Based on this exception, unpaid salary payments will likely be approved. However, this cannot be conclusively assessed and will also be considered by SECO on a case-by-case basis.
The courts have not yet clarified – as far as can be seen – whether sanctioned employers are still obliged to pay wages even if employees no longer work or are no longer allowed to work. This question depends on whether the imposition of the sanctions is attributed to the employer’s sphere of risk or whether a case of force majeure is presumed. In our view, it is likely that a court will find that the penalties are attributable to the employer’s sphere of risk and therefore there is still an obligation to pay the wages. However, it should be noted that employees generally have a duty to limit damages and are therefore obligated to seek alternative income. If they fail to do so, there is a risk that they will later be imputed hypothetical earnings, which will reduce any wage claim against the employer.

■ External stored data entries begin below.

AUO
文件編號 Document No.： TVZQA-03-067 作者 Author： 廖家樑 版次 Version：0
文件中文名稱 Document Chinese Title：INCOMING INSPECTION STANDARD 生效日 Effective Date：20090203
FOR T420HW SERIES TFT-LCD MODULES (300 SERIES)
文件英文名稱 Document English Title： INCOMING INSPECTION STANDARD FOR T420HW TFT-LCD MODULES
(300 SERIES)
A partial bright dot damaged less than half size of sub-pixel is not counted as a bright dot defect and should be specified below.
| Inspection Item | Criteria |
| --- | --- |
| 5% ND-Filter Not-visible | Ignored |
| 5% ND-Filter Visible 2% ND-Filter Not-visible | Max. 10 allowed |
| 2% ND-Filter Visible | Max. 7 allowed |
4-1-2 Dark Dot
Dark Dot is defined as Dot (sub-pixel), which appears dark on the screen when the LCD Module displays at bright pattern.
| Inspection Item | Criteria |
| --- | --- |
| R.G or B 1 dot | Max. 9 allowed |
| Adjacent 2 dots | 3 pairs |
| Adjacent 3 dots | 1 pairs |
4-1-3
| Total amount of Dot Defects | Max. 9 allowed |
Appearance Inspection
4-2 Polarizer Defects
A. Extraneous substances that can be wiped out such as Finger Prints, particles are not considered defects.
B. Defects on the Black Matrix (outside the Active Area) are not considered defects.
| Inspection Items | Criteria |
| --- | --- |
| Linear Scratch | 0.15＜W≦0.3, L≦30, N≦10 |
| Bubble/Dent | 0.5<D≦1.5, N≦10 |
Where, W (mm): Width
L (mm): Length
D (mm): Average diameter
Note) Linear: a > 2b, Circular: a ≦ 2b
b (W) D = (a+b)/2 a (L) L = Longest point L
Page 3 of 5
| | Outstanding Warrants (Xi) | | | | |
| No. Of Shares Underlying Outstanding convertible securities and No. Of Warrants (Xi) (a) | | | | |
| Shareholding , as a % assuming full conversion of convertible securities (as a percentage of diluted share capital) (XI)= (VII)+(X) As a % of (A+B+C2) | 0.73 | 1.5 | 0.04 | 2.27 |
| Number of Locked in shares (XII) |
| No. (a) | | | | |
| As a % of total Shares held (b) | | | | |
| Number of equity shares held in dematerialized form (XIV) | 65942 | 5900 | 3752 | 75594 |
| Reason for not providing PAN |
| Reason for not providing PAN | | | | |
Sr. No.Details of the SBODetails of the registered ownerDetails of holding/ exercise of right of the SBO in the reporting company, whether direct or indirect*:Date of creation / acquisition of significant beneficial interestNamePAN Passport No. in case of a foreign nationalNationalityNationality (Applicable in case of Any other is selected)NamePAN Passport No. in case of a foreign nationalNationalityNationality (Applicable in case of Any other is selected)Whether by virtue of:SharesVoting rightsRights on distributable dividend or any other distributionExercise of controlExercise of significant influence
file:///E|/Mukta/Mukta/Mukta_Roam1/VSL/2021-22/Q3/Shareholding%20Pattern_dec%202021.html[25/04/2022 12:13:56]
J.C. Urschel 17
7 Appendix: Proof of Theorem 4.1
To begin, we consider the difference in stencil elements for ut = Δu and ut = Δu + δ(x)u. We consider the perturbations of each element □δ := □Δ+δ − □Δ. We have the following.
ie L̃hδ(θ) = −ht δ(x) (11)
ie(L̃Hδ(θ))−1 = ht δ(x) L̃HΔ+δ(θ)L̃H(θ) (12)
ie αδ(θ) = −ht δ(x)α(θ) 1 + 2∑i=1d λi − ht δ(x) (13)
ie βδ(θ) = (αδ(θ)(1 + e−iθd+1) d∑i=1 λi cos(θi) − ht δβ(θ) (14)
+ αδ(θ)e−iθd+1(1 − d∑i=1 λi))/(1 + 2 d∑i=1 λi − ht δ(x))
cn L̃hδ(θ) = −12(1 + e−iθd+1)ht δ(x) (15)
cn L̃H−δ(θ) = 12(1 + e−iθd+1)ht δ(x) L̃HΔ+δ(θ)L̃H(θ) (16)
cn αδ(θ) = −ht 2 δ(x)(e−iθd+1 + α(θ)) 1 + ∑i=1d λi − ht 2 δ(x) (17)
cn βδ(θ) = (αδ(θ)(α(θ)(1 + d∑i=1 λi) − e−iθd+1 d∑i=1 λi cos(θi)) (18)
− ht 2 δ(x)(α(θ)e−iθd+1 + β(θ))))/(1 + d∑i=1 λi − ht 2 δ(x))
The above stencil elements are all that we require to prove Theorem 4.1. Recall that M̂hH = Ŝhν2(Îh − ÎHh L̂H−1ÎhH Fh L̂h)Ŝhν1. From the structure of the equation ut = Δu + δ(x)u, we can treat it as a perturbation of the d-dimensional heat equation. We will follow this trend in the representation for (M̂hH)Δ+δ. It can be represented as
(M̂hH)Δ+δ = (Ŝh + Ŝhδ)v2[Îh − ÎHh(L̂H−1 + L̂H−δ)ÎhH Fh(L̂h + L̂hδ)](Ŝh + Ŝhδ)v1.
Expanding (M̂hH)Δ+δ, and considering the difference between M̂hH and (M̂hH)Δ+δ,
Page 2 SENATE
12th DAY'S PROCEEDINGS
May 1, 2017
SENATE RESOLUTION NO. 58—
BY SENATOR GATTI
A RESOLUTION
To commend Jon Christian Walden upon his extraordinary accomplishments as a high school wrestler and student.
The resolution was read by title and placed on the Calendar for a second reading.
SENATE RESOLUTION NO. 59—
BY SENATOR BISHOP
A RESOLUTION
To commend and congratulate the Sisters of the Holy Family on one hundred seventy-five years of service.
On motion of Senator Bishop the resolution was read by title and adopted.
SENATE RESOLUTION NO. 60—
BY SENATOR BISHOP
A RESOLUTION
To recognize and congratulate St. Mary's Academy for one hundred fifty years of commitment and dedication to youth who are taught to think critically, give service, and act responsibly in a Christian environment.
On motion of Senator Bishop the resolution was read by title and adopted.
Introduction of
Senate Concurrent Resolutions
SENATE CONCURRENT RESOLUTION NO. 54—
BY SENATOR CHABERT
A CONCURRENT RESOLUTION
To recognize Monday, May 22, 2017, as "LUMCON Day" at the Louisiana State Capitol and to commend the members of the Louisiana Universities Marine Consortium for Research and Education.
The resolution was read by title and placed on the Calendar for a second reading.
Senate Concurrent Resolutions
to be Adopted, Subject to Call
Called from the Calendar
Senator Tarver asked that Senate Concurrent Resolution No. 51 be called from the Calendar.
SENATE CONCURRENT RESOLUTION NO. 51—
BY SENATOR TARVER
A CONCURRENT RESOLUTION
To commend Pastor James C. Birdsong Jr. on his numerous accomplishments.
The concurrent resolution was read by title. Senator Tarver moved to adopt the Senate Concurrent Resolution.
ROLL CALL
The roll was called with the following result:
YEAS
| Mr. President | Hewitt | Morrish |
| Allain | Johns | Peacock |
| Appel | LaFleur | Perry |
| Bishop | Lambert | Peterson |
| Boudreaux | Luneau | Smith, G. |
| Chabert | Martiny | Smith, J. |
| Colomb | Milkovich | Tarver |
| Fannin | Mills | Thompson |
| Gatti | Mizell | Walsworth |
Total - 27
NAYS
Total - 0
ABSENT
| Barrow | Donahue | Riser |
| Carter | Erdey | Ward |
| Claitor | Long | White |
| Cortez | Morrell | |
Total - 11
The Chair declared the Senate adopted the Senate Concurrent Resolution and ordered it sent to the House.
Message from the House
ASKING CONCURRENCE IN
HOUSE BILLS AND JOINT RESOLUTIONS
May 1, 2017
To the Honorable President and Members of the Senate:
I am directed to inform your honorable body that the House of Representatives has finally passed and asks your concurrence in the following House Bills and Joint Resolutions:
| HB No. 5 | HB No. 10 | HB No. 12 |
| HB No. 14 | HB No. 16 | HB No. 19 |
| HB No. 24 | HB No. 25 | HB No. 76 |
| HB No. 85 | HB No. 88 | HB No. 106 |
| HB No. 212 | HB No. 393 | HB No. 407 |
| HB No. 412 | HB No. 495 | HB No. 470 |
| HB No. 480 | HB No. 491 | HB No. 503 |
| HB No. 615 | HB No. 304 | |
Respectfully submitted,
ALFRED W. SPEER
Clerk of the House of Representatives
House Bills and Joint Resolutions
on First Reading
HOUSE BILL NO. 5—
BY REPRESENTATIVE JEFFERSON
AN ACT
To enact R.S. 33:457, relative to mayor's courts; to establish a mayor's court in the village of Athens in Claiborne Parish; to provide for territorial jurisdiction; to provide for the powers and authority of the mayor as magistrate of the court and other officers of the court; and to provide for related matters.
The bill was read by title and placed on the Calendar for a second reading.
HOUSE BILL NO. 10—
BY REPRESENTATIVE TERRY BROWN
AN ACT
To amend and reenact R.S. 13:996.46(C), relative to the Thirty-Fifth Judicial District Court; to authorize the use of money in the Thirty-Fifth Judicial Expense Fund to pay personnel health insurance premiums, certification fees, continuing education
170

It should also be noted that non-payment of wages for the duration of the employment relationship does not qualify as unemployment and therefore does not give rise to a claim for unemployment benefits. As long as an employment contract exists, there is legally no unemployment. However, workers have the right to terminate the employment contract without notice in the event of imminent insolvency if the claims resulting from the employment contract are not secured (Art. 337a CO). There is also a right to terminate the employment contract without notice for important reasons, which may also include the existence of an employment relationship that cannot be fulfilled. However, as far as can be seen, this has not yet been judged by the courts. Termination without notice terminates the employment relationship and leads to unemployment. However, employees must take care to document themselves correctly in this regard in order to be able to plead as effectively as possible against the days of suspension ordered by the unemployment insurance fund.
Another option is to take legal action for unpaid salary payments. If a court decision is available, it increases the chances that Seco will grant authorization for payment. If the penalties lead to the bankruptcy of the employer, the employee can apply for insolvency compensation from the unemployment insurance fund. This request must be made within 60 days of the opening of bankruptcy proceedings, otherwise it is lost. The insolvency indemnity covers a maximum of the last four months of salary before the opening of the bankruptcy procedure. Other wage claims must then be filed as part of the bankruptcy proceedings.